You have just imported a data set, `x_kdd`, with 48K rows. The dataset was collected by by MIT Lincoln Labs in 1999, by operating a LAN-network as usual and additionally carrying out various attacks. This specific dataset (which is a subset of the original dataset) has "normal" traffic as inlier class, and several attacks (buffer_overflow, ftp_write, imap, ...) as outlier class. Although this data does not represent payment fraud, it is relevant because of the mixed data type.

The goal of the challenge is for you to tell which rows are the outliers, i.e. which rows correspond to network attacks.

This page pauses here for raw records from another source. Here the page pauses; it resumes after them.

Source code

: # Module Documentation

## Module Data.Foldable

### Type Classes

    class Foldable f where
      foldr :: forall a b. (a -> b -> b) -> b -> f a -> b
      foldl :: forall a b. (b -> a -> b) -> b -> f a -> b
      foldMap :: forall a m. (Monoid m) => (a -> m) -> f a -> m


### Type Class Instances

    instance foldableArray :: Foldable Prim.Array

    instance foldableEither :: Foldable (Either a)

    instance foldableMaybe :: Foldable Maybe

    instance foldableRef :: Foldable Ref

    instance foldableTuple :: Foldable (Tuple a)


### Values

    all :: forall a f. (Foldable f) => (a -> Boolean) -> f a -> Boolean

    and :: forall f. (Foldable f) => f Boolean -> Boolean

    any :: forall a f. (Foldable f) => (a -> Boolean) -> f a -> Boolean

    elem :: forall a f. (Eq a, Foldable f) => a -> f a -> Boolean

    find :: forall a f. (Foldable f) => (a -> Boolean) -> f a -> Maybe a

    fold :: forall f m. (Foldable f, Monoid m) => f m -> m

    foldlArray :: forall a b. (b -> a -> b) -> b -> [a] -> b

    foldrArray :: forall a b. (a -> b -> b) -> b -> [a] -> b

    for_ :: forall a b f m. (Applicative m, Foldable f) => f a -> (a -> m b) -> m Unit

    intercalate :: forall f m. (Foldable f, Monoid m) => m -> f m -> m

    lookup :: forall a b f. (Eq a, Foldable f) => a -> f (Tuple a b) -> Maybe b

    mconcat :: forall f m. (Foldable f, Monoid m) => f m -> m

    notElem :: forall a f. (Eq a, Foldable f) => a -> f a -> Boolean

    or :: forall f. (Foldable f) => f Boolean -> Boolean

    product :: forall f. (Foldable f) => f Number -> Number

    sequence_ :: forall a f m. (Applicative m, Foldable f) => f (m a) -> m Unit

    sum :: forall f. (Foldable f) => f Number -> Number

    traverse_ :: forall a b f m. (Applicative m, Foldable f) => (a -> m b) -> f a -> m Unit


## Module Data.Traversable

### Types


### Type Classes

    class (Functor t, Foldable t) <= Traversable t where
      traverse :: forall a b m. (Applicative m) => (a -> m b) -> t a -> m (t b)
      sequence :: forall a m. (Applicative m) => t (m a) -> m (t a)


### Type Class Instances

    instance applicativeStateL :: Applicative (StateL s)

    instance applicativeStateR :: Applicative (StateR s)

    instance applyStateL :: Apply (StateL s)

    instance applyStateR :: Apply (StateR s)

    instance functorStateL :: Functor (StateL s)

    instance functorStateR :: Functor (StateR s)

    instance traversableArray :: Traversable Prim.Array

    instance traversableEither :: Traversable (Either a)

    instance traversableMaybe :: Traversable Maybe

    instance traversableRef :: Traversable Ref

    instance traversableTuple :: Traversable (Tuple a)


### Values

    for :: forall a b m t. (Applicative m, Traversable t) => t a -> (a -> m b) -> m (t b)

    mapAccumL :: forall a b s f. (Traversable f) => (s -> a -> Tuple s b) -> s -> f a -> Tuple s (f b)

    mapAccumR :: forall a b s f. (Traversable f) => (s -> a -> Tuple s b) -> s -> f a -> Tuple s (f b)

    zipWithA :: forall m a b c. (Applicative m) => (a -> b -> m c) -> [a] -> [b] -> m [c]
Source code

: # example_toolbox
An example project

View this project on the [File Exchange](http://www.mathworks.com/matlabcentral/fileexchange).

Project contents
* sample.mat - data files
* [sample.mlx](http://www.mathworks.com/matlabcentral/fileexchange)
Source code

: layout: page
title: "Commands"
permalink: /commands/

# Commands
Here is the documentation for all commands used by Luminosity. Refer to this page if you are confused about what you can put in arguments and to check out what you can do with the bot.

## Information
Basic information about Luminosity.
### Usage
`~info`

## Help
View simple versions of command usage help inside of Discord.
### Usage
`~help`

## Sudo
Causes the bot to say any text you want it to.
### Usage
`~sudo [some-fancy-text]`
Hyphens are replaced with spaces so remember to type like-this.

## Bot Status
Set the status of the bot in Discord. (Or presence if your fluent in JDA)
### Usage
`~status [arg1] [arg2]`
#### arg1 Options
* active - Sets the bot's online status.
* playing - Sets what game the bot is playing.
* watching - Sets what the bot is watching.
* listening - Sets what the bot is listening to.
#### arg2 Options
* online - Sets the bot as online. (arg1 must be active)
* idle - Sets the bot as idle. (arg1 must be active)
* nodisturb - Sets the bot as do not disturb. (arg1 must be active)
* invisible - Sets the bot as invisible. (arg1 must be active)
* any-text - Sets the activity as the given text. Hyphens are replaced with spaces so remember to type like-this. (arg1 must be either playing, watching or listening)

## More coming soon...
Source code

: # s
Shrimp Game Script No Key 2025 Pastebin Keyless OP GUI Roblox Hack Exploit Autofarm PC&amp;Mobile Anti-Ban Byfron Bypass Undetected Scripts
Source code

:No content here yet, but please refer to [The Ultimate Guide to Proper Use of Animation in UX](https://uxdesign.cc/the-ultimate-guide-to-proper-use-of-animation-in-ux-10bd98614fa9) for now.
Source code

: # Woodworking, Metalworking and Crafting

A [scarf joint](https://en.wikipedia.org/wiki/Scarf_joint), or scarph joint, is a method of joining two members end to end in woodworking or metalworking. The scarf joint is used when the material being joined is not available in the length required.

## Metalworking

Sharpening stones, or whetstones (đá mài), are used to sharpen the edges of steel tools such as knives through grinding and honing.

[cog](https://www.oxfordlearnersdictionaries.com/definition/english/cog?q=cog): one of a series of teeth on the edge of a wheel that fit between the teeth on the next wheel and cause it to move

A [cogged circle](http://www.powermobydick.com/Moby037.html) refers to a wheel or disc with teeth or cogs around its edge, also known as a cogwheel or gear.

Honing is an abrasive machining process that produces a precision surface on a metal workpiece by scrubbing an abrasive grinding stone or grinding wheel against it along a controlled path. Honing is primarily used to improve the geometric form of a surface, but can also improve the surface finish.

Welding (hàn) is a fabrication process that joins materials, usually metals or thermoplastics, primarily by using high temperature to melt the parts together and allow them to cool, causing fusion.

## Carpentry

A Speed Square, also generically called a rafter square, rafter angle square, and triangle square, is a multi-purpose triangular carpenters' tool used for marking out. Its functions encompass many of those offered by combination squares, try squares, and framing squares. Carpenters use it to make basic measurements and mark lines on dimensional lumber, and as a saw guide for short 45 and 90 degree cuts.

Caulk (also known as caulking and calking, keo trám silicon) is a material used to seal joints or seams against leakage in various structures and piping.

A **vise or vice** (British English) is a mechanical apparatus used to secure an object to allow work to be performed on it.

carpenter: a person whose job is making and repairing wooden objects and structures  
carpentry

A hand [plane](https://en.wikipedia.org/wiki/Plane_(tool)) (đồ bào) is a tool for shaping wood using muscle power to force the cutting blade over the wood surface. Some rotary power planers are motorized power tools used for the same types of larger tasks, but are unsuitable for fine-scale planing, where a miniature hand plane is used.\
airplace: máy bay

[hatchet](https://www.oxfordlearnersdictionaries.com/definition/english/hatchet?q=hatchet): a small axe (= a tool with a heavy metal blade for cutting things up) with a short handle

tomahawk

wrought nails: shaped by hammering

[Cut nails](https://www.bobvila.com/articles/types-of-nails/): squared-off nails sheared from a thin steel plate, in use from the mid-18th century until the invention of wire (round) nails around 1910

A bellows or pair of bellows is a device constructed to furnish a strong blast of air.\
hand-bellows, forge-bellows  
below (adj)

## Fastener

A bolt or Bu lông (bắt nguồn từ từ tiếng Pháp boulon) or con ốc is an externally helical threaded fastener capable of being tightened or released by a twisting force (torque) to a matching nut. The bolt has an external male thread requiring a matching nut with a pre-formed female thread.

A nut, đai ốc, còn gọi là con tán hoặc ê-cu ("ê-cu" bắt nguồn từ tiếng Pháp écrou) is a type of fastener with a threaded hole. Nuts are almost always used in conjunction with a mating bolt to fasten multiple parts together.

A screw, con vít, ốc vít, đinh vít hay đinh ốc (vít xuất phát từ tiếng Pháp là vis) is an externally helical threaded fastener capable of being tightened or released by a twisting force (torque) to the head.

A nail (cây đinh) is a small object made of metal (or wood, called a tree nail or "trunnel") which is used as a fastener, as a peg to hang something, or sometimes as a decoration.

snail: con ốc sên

There are no labels available. The target is to predict as many true positives as possible and as few false positives as possible, with the following weights:

- Each true positive reported yields **500** points
- Each false positive reported costs **25** points

You submit your prediction (the indices of the rows that you think are outliers) to a server by means of of some code discussed below. The server will provide feedback: it will tell you which rows are actually outliers and which ones are not.

**Hints**
- proceed iteratively! Submit a few points, learn based on the feedback of the server, then submit a few more points, etc..
- only submit points that you think are positives!! Just submitting all points, or random points, will not get you a good score :)
- the fraction of positives is less than 1%. Random guessing to gather labels is therefore unlikely to pay off. 
- given the limited time available for the workshop, we have already cleaned the data for you. If you rather do the cleaning yourself, set `dataset_path = 'x_kdd.csv'` in the cell above

## Your Outlier detection code

In [None]:
# Your code goes here!!
# by using one or more than one method, you will estimate a vector of scores, like this


from pyod.models.iforest import IForest

ifo = IForest(n_estimators=1000, max_samples=1024, random_state=1, contamination=0.01, behaviour='new')
ifo.fit(x)
# get the outlier scores of the data
scores_ifo = ifo.decision_scores_  # raw outlier scores

In [None]:
plt.plot(sorted(scores_ifo)[::-1])

## Example of a submission process

Given the `scores` array, you may want to submit for example the indices of the N points that have the highest score. You can use this helper function to calculate these indices:

In [None]:
def get_top_N_indices(scores, N=100):
    """ Helper function. Returns the indices of the points with the top N highest outlier scores
    """
    return np.argsort(scores)[::-1][:N]

In [None]:
indices_submission = get_top_N_indices(scores_ifo, N=40)
indices_submission

For the example `score` vector `scores_example = np.array([5.23, 4.12, 1.45, 7.23, 19.2, 2.23])`, the N=2 highest scoring points are at indices 4 and 3 in the original table, captured in the `indices_submission` vector above

## API submission

Submit your predictions to the API with the `LabelSubmitter` class. 
This class has two useful methods:
- with `.post_predictions()` you submit the indices of the estimated outliers. Submitting more than once the same index has no additional effect on your score 
- with `.get_labels()` you retrieve the label (1 for outliers and 0 for inliers) of all previously submitted indices

In [None]:
username='your_user_name'
password = getpass.getpass()
if not ('server' in locals() and server.jwt_token): #only if no labelsubmitter with .jwt_token is available
    server = LabelSubmitter(username=username,
                       password=password,
                       url=API_URL)

Use the parameter `endpoint='kdd'` option for this challenge. 

In [None]:
server.post_predictions(idx=indices_submission, endpoint='kdd')

In [None]:
labels = server.get_labels(endpoint='kdd')
labels